Une sécheresse exigeante
Les données laissent de moins en moins de marge de manœuvre à une incrédulité coupable ou à une absence de réaction aux preuves scientifiques. Nous vivons le mois d’avril le plus sec depuis qu’il existe des records, c’est-à-dire depuis plus de 60 ans. S’il est vrai que les sécheresses font partie de l’histoire de l’Espagne, il est également vrai que jamais auparavant elles n’ont eu le drame que leur donne le contexte actuel de changement climatique, qui comprend une tendance sans équivoque à une moindre disponibilité de l’eau. Le rapport du service Copernicus de la Commission européenne montre que les températures en Europe augmentent deux fois plus que la moyenne mondiale, avec des effets spécifiques qui commencent déjà à être perçus dans toute leur dureté et sans rien laisser penser que la tendance s’atténue.
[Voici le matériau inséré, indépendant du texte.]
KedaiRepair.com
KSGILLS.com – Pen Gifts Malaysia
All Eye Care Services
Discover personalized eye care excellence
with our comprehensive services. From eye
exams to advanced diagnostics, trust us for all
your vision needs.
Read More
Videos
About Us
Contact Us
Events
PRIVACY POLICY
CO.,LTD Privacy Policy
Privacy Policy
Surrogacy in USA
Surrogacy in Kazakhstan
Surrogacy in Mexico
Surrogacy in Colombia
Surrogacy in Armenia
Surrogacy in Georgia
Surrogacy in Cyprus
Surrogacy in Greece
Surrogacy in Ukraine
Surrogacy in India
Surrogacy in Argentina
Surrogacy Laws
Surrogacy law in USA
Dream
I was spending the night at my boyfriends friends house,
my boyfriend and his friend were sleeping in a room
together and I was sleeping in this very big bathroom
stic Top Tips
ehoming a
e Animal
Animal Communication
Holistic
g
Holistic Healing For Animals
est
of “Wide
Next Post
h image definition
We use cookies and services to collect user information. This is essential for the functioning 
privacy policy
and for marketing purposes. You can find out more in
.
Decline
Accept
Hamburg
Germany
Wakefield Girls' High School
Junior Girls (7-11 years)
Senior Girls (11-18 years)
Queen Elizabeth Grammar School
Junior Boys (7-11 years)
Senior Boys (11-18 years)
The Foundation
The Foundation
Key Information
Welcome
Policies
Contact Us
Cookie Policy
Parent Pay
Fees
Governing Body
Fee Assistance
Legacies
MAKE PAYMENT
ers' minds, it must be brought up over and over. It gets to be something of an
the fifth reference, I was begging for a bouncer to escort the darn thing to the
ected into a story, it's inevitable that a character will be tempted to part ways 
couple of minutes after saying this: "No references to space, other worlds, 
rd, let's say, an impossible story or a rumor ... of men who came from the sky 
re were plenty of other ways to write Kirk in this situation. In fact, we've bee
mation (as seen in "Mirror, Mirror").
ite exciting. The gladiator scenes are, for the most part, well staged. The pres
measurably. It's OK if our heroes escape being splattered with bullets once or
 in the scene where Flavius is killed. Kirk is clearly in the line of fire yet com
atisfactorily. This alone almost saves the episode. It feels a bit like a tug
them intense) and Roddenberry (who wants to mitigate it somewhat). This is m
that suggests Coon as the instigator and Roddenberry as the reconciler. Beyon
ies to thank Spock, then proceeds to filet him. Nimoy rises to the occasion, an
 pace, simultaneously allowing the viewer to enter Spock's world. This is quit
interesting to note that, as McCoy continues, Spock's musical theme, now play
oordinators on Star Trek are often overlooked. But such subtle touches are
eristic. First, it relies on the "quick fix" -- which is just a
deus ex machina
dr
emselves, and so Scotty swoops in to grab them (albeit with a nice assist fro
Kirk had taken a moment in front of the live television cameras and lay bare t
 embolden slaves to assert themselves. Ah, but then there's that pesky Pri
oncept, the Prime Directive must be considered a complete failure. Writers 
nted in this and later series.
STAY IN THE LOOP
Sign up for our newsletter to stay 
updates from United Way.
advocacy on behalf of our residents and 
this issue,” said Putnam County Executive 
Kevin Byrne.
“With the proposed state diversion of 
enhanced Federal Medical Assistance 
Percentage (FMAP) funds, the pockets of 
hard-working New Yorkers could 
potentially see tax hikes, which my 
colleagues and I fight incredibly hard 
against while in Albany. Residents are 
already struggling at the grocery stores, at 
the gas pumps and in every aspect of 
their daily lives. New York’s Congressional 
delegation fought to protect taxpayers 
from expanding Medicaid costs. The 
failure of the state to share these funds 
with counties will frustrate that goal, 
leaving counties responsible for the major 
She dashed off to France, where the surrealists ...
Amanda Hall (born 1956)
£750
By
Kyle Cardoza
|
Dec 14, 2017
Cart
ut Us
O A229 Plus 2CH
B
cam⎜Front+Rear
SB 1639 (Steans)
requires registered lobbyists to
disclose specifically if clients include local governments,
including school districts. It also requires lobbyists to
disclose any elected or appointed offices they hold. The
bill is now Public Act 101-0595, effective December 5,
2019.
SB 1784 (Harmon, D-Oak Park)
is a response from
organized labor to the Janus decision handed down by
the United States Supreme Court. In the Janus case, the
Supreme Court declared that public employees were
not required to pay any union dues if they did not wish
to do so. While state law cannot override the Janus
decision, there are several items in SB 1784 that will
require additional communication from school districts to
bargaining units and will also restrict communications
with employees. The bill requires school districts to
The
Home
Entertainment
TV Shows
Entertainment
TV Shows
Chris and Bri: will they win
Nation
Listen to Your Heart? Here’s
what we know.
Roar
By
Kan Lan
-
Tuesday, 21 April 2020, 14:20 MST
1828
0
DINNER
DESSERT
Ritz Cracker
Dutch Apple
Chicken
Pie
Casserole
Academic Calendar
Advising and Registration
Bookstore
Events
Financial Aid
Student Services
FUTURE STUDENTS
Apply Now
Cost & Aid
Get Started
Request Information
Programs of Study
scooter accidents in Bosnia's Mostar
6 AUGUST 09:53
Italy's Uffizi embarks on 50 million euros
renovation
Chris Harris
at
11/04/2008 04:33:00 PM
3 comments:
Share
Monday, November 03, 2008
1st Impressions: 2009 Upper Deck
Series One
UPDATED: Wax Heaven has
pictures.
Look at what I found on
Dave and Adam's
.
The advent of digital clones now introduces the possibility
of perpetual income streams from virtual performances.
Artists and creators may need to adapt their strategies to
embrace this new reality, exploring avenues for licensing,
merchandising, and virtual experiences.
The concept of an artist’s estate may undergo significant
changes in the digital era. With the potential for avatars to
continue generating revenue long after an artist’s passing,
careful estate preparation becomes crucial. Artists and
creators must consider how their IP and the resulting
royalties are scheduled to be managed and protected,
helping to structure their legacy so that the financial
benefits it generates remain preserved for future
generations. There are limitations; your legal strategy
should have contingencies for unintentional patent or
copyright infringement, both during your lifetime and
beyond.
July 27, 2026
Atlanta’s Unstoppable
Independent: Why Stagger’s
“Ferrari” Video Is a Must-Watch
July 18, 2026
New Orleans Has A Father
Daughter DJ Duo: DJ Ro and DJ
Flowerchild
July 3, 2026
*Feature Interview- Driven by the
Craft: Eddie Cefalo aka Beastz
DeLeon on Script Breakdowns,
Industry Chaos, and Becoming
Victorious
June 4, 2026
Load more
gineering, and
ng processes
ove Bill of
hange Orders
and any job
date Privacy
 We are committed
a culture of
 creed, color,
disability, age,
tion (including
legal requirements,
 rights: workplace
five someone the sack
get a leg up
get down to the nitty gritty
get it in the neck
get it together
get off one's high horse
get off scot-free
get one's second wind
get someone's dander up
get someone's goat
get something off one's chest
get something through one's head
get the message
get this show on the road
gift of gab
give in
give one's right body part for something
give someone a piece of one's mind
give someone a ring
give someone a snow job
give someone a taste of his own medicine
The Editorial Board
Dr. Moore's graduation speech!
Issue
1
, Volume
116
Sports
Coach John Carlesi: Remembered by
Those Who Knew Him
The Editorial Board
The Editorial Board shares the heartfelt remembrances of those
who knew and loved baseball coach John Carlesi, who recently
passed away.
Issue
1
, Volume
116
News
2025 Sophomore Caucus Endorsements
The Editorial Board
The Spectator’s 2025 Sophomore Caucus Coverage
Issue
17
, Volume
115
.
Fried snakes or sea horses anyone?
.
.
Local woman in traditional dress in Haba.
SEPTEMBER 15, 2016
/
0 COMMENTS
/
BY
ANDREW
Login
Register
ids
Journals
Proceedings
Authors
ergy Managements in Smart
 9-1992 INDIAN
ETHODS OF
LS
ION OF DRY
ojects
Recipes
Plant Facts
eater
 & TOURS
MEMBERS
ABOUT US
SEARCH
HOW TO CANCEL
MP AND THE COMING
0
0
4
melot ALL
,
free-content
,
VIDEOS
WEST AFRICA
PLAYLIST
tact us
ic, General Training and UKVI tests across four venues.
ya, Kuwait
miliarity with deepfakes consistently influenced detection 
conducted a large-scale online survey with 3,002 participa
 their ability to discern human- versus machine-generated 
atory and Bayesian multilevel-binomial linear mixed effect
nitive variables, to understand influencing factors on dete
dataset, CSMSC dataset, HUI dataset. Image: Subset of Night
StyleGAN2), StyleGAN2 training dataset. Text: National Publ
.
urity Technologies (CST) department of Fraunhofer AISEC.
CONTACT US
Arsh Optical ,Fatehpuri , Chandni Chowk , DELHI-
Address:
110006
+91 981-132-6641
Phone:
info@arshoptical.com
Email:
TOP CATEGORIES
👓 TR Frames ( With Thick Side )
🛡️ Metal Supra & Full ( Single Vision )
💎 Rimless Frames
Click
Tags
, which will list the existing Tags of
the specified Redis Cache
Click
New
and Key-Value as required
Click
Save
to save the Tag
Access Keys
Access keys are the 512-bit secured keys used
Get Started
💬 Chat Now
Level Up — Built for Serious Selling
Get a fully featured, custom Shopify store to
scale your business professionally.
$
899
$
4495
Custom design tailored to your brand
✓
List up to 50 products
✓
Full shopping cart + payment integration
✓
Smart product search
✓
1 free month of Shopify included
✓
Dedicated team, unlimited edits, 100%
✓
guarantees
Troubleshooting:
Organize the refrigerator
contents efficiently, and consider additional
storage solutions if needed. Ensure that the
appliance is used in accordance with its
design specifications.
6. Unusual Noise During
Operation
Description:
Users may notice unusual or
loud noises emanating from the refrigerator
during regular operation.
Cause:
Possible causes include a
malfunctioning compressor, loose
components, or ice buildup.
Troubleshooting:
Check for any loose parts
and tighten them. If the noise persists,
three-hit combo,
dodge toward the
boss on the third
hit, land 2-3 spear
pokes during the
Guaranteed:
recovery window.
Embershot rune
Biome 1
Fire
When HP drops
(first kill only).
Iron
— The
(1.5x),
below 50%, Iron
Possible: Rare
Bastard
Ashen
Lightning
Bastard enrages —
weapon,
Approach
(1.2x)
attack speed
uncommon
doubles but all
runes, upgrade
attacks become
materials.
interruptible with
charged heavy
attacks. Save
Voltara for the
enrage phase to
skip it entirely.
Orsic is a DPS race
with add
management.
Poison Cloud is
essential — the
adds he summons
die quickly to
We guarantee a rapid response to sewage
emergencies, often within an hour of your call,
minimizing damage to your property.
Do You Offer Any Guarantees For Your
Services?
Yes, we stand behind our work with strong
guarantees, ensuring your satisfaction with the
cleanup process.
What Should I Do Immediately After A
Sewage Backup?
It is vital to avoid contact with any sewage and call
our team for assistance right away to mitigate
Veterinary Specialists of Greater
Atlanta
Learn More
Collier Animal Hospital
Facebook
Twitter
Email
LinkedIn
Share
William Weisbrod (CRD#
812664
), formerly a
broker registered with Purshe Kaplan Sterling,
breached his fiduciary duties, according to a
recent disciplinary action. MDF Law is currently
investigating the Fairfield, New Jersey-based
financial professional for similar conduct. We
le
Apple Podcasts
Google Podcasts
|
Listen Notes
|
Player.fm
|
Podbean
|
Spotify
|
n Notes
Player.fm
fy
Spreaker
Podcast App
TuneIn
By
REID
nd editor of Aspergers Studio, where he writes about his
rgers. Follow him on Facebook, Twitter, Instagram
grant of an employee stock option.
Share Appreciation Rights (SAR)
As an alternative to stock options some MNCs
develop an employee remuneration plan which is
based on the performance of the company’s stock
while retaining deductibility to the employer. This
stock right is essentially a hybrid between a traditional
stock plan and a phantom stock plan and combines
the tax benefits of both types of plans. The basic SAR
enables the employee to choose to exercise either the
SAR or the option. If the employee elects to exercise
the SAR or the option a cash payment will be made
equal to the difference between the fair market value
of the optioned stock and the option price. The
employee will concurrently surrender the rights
Nous sommes dans un nombre record de jours officiellement déclarés vagues de chaleur, accompagnés d’une longue sécheresse. En 2022, 63 % des rivières européennes avaient des débits inférieurs à la moyenne.
Ce qui est paradoxal en Espagne, c’est que l’évidence des connaissances scientifiques est combattue en commettant des erreurs comme la légalisation de l’irrigation à Doñana ou la demande de transferts qui ne font qu’alimenter de faux espoirs. Nous sommes absurdes que la solution au manque d’eau soit « plus d’eau ». Il est urgent de mettre en œuvre des politiques d’adaptation qui reconsidèrent les secteurs productifs les plus touchés en cohérence avec le nouveau scénario de changement climatique et les prévisions de disponibilité en eau. L’industrie et les usages domestiques doivent être repensés et optimiser l’efficacité, mais le plus grand défi réside dans le secteur agricole, qui consomme environ 80 % de l’eau en Espagne. Une restructuration de ce secteur pour garantir sa viabilité implique de revoir l’adéquation des cultures aux territoires dans lesquels elles sont implantées, étant donné que beaucoup d’entre elles ont été cultivées il y a des décennies sans tenir compte de leur durabilité. Une fois le type de culture repensé, il faudra le dimensionner pour s’assurer d’une ressource en eau suffisante, et enfin, maximiser les économies et l’efficacité, un aspect sur lequel des progrès considérables ont été réalisés. La Directive Cadre sur l’Eau indique que son premier utilisateur est le fleuve, seul moyen de garantir la viabilité des écosystèmes.
Tant que ces mesures ne seront pas activées, la politique de transition juste devrait garantir un soutien et un accompagnement du secteur, tant pour les agriculteurs que pour les territoires les plus touchés, comme cela se fait avec d’autres acteurs économiques. La réalité du changement climatique nous oblige à repenser des aspects cruciaux de notre modèle économique. Cacher votre tête sous terre en attendant que la pluie vienne pour laisser tout de même devrait être hors des options futures. La transition qui s’annonce demande du courage et de la véracité pour réagir à temps à un changement qui affecte et affectera notre mode de vie à l’avenir, aussi bien en ville qu’à la campagne.